Work item: Please copy out the entries below exactly, beginning with the line that contains "H&E whole-slide image, whole" and ending with the line that contains "Review note (as recorded): 6", and include nothing outside that span.

Material for the task:
+ + + + + + +
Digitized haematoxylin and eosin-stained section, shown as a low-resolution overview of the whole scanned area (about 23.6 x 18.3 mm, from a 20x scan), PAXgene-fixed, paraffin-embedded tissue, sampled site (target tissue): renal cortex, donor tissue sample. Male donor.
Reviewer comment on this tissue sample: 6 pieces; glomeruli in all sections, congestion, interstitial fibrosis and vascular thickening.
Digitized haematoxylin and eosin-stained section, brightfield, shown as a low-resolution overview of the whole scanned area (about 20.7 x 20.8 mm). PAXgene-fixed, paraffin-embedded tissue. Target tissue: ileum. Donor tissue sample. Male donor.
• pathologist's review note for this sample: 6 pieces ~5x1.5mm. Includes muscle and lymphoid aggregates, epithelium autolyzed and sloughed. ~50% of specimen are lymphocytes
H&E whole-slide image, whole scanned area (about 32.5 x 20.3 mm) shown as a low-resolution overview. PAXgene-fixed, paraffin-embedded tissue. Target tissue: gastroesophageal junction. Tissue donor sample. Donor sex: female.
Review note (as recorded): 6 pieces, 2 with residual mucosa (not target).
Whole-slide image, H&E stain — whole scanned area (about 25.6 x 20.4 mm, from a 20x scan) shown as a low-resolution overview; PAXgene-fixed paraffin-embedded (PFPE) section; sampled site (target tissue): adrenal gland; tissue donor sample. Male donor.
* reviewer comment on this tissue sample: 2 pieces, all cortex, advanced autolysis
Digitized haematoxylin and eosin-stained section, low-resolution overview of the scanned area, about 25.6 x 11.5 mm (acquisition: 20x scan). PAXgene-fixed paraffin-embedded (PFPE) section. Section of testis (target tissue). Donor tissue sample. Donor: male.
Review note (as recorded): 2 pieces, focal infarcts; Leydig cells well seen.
+ + + + + + +
Answer box:
H&E whole-slide image, whole scanned area (about 32.5 x 20.3 mm) shown as a low-resolution overview. PAXgene-fixed, paraffin-embedded tissue. Target tissue: gastroesophageal junction. Tissue donor sample. Donor sex: female.
Review note (as recorded): 6 pieces, 2 with residual mucosa (not target).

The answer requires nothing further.